E funcionou: o time finalmente encontrou seu ritmo do perímetro e acertou 19 bolas de três rumo a uma vitória tranquila, com as rotações mais afiadas e um senso de urgência como não tínhamos visto na série. E, sim, ajuda que a famosa variância dessa vez agiu a favor do Clippers: George e Kawhi se recuperaram de um começo ruim de série com excelentes partidas, e foi LA que chutou insustentáveis 52% da linha dos três pontos. Esse número, assim como foi com Utah, não é sustentável e vai regredir eventualmente, mas também é mais fácil de manter o aproveitamento alto quando você está gerando bons chutes e jogando dentro de um ritmo no qual você é confortável.

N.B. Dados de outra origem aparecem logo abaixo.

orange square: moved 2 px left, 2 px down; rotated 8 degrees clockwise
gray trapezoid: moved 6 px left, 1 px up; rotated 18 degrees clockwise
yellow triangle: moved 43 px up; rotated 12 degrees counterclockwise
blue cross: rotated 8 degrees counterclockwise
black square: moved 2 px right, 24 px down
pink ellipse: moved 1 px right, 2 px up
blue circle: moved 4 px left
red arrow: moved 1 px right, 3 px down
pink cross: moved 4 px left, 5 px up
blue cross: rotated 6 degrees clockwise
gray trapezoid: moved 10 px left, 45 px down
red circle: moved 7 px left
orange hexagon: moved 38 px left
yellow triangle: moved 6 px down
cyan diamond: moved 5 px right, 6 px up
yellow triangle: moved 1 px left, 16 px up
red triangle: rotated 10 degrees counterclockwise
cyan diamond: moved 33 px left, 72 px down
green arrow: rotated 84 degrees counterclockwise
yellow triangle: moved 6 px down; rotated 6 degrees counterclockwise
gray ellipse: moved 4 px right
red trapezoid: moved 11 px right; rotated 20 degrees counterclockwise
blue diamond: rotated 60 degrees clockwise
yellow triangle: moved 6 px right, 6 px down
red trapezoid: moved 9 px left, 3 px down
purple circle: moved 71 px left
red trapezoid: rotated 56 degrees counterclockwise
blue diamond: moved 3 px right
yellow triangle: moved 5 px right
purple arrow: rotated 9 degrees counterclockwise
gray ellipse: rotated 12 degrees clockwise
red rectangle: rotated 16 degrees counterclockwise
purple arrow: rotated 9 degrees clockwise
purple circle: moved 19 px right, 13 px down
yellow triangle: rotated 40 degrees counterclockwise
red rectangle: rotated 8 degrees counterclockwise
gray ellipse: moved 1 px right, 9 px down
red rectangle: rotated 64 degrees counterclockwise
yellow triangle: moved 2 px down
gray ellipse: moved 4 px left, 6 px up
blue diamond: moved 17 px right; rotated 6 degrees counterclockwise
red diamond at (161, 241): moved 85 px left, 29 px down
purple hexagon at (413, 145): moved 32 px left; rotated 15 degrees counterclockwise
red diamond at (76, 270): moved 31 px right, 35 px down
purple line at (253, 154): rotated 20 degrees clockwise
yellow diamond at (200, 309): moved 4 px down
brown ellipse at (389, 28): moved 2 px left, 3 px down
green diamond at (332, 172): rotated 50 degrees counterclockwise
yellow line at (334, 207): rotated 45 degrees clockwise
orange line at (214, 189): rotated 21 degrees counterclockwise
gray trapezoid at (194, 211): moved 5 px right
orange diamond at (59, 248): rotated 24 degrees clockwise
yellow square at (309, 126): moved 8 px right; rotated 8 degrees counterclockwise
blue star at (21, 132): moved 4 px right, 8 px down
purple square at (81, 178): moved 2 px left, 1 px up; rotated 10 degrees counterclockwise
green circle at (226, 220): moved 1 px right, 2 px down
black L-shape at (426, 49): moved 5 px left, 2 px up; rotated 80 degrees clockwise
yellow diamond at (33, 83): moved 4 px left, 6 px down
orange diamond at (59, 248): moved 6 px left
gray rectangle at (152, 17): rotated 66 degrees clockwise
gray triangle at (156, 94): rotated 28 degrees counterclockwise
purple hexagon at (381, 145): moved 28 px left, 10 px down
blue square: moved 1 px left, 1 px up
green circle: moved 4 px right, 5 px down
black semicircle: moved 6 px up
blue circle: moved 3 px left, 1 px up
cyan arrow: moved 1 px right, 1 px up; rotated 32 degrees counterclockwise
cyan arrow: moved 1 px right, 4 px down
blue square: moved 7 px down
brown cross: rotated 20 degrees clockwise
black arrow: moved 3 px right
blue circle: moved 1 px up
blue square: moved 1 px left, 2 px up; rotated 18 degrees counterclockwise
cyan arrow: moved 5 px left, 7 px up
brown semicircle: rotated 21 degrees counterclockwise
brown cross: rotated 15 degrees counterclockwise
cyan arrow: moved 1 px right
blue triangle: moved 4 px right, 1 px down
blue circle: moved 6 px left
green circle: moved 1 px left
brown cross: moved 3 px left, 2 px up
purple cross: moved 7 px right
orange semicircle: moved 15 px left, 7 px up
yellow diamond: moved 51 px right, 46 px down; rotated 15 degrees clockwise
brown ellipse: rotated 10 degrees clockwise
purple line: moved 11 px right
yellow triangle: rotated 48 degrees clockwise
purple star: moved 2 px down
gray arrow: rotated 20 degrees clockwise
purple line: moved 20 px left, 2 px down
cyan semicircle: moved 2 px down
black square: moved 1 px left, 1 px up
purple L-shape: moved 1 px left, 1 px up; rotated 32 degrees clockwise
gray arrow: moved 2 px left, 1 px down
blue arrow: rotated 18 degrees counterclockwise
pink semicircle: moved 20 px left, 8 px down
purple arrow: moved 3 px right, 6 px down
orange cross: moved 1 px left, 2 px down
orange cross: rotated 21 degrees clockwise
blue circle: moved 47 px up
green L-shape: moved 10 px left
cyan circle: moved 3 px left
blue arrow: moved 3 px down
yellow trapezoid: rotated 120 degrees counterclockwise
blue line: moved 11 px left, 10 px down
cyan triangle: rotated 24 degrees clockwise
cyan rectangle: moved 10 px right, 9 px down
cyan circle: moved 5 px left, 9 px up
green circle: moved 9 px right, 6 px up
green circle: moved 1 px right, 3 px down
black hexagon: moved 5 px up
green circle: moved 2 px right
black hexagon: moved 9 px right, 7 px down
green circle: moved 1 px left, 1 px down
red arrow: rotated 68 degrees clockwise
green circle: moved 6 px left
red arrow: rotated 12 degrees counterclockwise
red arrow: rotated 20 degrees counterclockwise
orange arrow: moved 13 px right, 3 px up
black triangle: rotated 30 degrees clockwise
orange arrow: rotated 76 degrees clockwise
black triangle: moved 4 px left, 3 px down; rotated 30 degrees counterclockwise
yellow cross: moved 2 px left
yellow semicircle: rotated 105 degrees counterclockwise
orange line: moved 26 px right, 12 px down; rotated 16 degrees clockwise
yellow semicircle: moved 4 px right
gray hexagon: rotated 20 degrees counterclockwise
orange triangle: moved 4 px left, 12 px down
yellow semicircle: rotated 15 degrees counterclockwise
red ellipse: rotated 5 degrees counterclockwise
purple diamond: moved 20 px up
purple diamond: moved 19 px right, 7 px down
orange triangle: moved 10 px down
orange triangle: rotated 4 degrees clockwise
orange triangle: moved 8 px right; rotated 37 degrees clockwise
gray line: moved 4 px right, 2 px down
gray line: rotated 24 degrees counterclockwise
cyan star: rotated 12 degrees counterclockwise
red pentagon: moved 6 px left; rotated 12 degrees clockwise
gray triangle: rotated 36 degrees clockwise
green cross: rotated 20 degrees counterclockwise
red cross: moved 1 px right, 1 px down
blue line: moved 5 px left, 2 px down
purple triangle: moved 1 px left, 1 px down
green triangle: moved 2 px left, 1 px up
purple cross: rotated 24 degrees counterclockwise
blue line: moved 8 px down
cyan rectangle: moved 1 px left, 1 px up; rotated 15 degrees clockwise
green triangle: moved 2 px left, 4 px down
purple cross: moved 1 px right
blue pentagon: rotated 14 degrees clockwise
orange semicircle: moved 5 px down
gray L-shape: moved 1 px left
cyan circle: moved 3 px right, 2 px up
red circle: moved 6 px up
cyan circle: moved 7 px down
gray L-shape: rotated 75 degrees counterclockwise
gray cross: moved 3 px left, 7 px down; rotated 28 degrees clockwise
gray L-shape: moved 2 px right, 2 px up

O Jogo 3 não trouxe todas as respostas para os Clippers - de certa forma, nem trouxe nada de novo que não sabíamos na série - mas mostrou mais uma vez a importância de LA jogar dentro do seu próprio estilo, e a forma de fazer isso é com o small ball. Infelizmente, esse quinteto só jogou junto 26 minutos durante a temporada inteira, então muito do seu entrosamento precisa ser desenvolvido em tempo real, e os erros e batidas de cabeça são inevitáveis - uma vantagem do Jazz na série, e que pode se provar definitiva. Mas, a essa altura, é claro qual a forma de jogar que da aos Clippers a melhor forma de vencer essa série, e eu espero que a equipe continue apostando no small ball para tentar outra grande virada nos playoffs.